La prise de risque au niveau de la composition même de The Great Cold Steppe était intéressante, mais cela n’aboutit pas à quelque chose de foncièrement remarquable. On attendait probablement pas quelque chose de grandiose ou d’ambitieux, mais il n’empêche que ça sonne creux. Sorte de catalogue de riffs qui auraient pu finir sur n’importe quel album de Drudkh, cet album manque cruellement d’inspiration et d’intérêt, si ce n’est de montrer ce qu’ont été capables de faire Saenko et ses deux camarades seuls avec leurs instruments pendant 3 jours. Cela plaira certainement aux fans du touché de Saenko, mais bon… Je ne vais pas dire que c’est une perte de temps, temps qui aurait pu être utilisé pour d’autres projets ou même pour le prochain Drudkh, vu que ça ne leur aura pris que 3 jours mais voilà, Windswept sonne juste comme un bouche-trou discographique en attendant autre chose de la part des Ukrainiens. Le dernier Blood Of Kingu c’était du Hate Forest moyen, ici c’est du Drudkh moyen et plus « simple ». Ce n’est pas une catastrophe et The Great Cold Steppe se laisse écouter grâce toujours à une certaine intensité de l’ensemble (même s’il faut se farcir le son de batterie « plop plop » sur les blasts, comme au début de "Blinding and Bottomless Abyss Is Howling") et le « style » Saenko a toujours son charme, mais voilà, ce collectif ukrainien a fait bien mieux, et Windswept n’apporte rien, si ce n’est du fan-service avec des zicos qui se sont fait plaisir vite fait.
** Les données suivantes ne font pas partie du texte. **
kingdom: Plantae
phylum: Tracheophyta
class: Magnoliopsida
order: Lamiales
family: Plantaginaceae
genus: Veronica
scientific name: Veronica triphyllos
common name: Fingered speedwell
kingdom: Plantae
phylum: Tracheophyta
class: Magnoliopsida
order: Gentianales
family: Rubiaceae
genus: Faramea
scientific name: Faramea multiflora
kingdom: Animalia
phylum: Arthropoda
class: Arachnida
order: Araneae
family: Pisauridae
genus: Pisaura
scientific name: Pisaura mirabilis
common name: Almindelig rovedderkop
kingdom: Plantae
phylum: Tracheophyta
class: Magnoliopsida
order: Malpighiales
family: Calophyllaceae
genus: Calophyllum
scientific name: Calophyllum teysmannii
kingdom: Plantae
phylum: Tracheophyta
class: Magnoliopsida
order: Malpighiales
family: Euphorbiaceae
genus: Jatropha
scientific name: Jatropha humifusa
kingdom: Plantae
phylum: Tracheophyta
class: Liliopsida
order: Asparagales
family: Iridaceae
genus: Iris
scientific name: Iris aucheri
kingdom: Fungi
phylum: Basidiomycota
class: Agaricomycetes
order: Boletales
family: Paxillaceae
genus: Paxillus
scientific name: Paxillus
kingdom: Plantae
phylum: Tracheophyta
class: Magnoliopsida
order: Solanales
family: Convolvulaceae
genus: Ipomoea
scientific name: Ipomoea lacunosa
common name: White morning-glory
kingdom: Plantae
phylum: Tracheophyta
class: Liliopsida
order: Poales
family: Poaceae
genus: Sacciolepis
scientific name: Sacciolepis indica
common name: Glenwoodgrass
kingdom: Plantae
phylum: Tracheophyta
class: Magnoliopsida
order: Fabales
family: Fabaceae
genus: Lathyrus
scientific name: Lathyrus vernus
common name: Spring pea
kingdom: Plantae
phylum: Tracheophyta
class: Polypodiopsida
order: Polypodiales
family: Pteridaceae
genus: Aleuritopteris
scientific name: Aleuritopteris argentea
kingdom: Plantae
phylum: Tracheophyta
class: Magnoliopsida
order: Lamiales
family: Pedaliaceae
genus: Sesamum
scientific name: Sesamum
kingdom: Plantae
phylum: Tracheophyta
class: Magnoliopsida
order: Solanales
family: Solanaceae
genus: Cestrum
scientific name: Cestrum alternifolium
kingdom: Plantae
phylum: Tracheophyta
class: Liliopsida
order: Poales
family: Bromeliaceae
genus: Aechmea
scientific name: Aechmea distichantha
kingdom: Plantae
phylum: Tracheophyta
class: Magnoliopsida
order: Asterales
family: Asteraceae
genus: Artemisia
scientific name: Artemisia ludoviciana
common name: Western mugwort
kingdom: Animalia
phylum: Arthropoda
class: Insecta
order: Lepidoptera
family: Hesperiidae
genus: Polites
Saenko semble quand même être en perte de vitesse depuis un moment (même si je dois avouer que Drudkh passé Estrangement ça me rentre par une oreille et ressort par l’autre, sans trouver les derniers albums mauvais) et l’« expérience » Windswept est témoin de ses difficultés à se renouveler et aussi à proposer quelque chose d’inspiré et de consistant. On fera donc bien vite le tour de cet album assez répétitif (tout en se demandant un peu pourquoi diable il existe en fait…), en attendant un nouveau Drudkh (ou autre chose…) où l’on espère que Saenko retrouvera enfin de sa superbe. Et puis si on cherchait du Hate Forest, ben on passera son tour…
Tracklist de The Great Cold Steppe :
1. Black Horizon Is the Gates of a Blizzard (7:51)
2. Shrouded in Pale Shining, So Sleeps Infinite Ancient Steppe (4:45)
3. The Stars Are Cold and Indifferent, Sow Their Gleaming Ashes (5:53)
4. The Great Shepherd Rides His Storms (4:33)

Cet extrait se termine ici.